Claude Viallat - La Chapelle de l’oratoire

La Chapelle de l’oratoire du Musée des beaux-arts de Nantes, a laissé place à l’exposition temporaire de Claude Viallat. La chapelle étant classée monument historique, l’exposition s’est réalisée dans le respect le plus total de l’architecture. le thème choisi est celui du rapport de l’artiste à la mer

Artiste majeur de la scène artistique française, Claude Viallat (né à Nîmes en 1936) adopte en 1966 un procédé à base d'empreintes, qui l'inscrit dans une critique radicale de l'abstraction lyrique et géométrique. Une forme neutre, ni naturelle ni géométrique, est répétée sur une toile libre, sans châssis, déterminant la composition de l'œuvre. En 1969, il est membre fondateur du groupe Supports/Surfaces qui positionne sa pratique artistique en questionnant le médium de la peinture, et tout particulièrement la couleur, dans toutes ses composantes.

Claude Viallat a choisi de réaliser ses œuvres sur deux sortes de voiles : des voiles vénitiennes et des voiles catalanes. Une installation monumentale où se propage sa forme dans tous ses états. Au-delà des toiles, Viallat travaille sur les filets et leurs empreintes, sur les cordages et les nœuds. Depuis 1988, il n’a cessé d’utiliser des voiles à sa disposition, rebuts de planches à voile, de voiliers, de dériveurs, ou des tauds de bateau, tentes, parasols, etc...

Le plasticien explique : « Pour moi, la corde c'est à la fois la ligne, le fil noué qui est à l'origine de la déconstruction de la toile, le fil de la trame. Le filet, c'est aussi l'hypertrophie du tissage, donc c'est la grille, la mise au carreau, le quadrillage. ».

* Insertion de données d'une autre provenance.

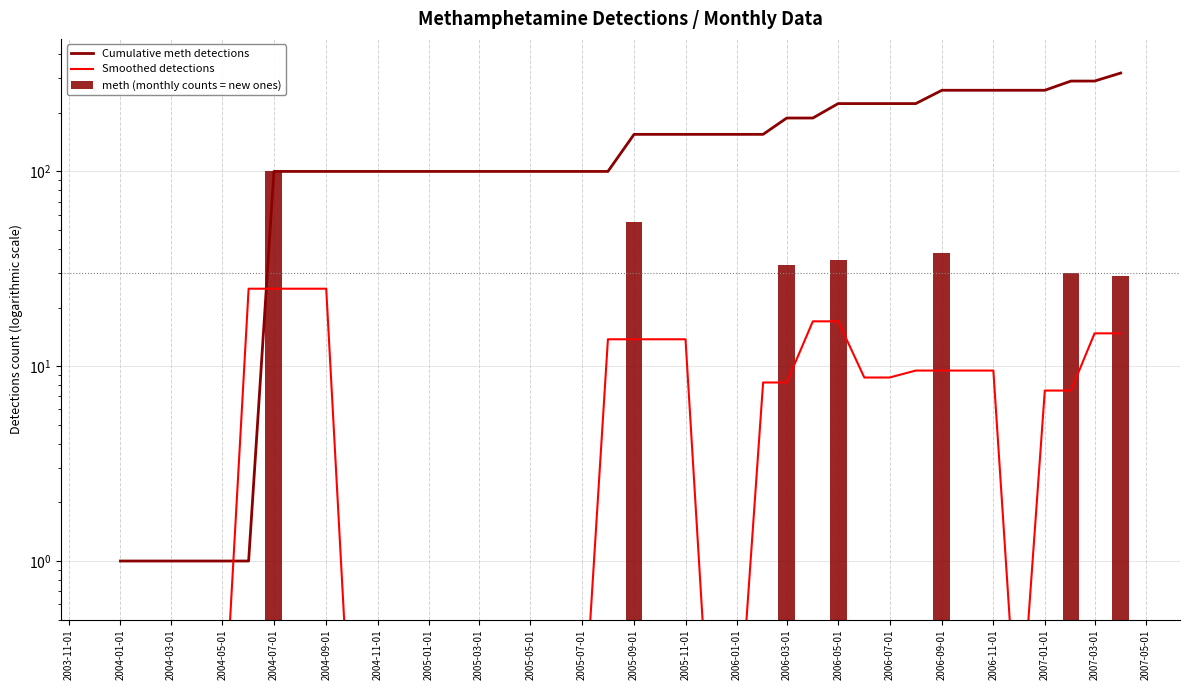

What is the average value of the Cumulative meth detections series?

145.3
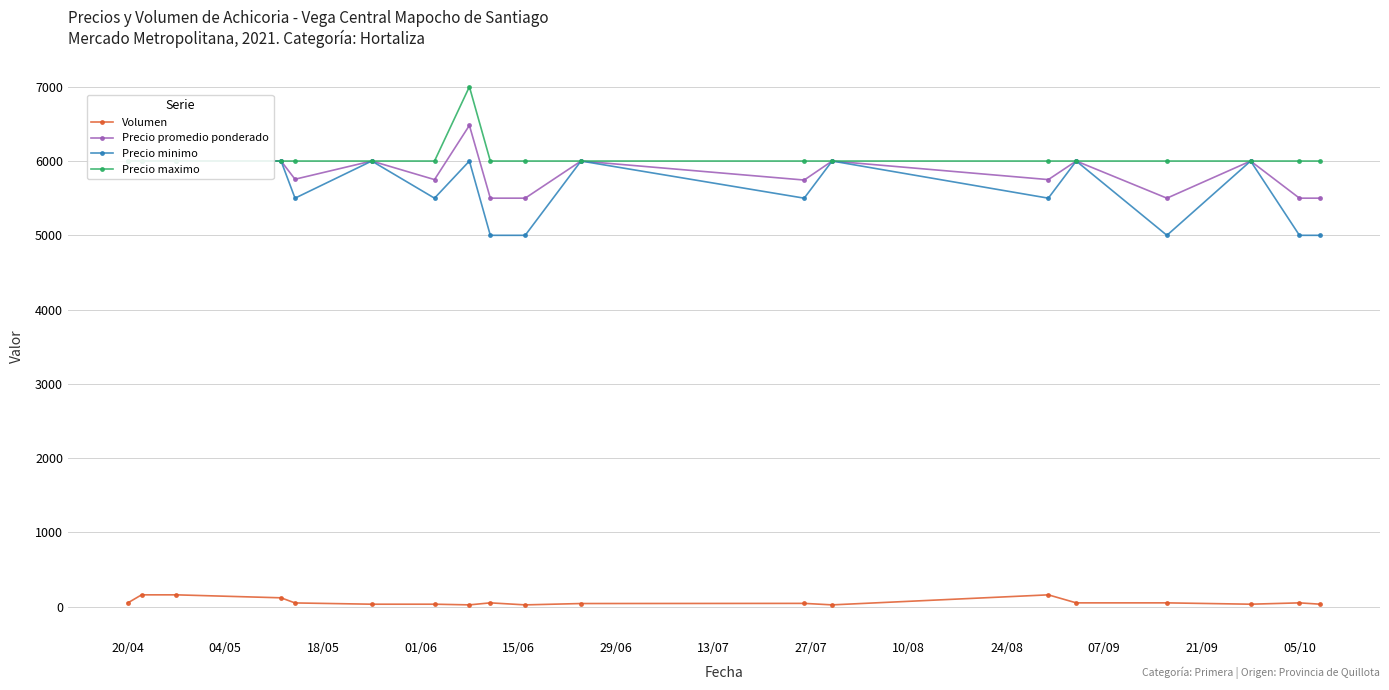

Is it true that Volumen equals 81 at 20/04?

False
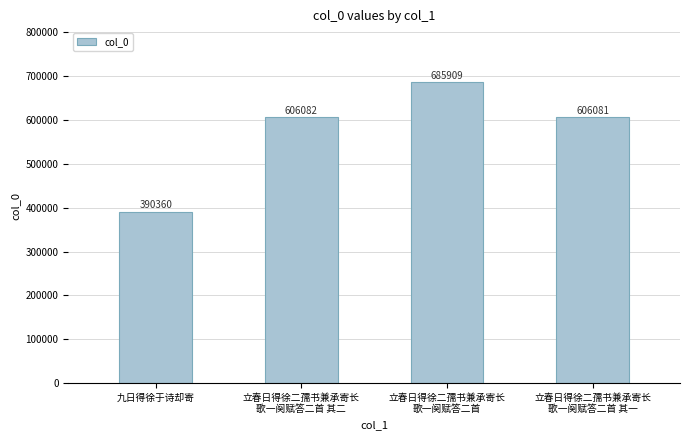

What is the change in value from 立春日得徐二孺书兼承寄长
歌一阕赋答二首 to 立春日得徐二孺书兼承寄长
歌一阕赋答二首 其一?

-79828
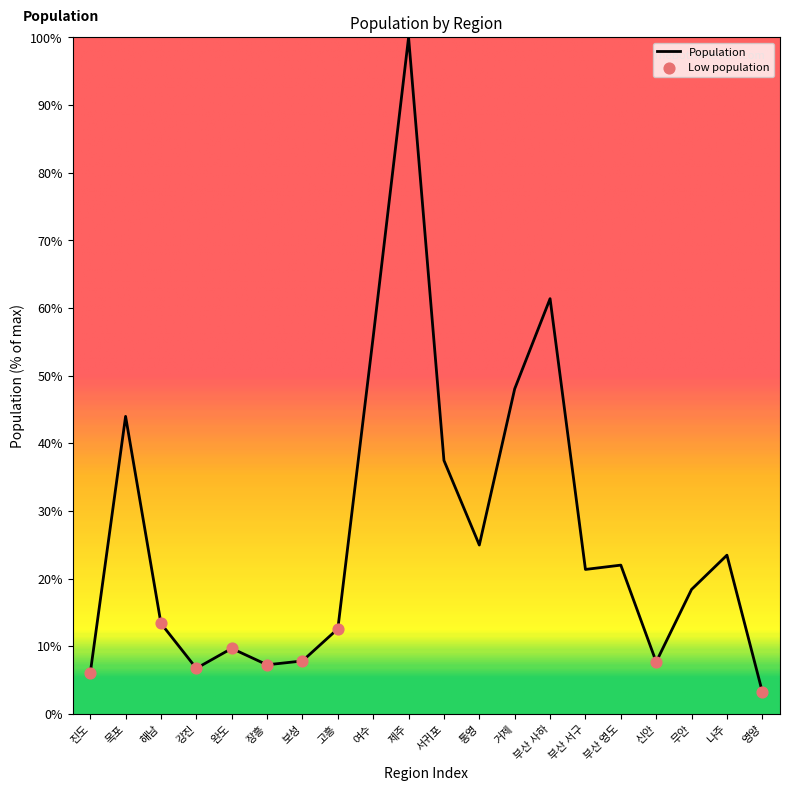

Approximately how many times larger is the value at 부산 사하 compared to 서귀포?

1.6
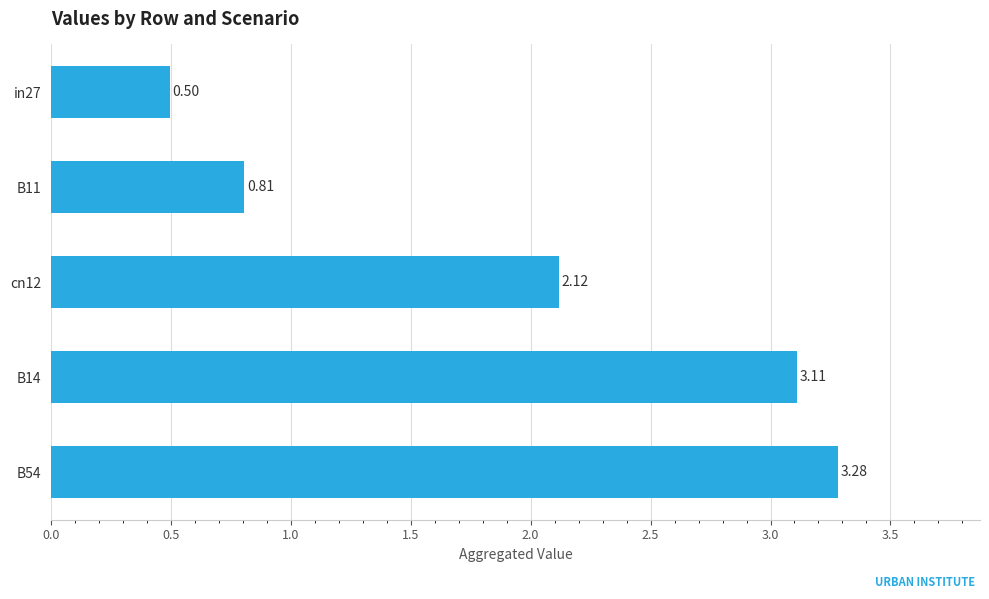

What is the sum of the values at in27 and B54?

3.8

Pour la scénographie, l’artiste a d’abord visité la chapelle avec l’exposition qui précédait afin de s’imprégner de l’espace. Ensuite, la chapelle libre, il est revenu avec son équipe. L’installation des œuvres s’est faite en fonction des zones d’attache. Les murs sont en pierre avec des ornementations baroques. Afin de ne pas abîmer les murs, les attaches des câbles sont dans les joins entre les pierres. Des câbles on été utilisés pour suspendre les voiles et garder l’esprit des toiles de bateau.

Les couleurs redonnent du dynamisme à l’architecture aux tons neutres. Il a abandonné toute notion de tableau et de châssis, s’attachant davantage à la couleur, aux motifs, aux textures et aux drapés. Une exposition qui sort de l’ordinaire. Article écrit par Chloé Denoual étudiant en section en Architecte d'intérieur - Designer d'environnement.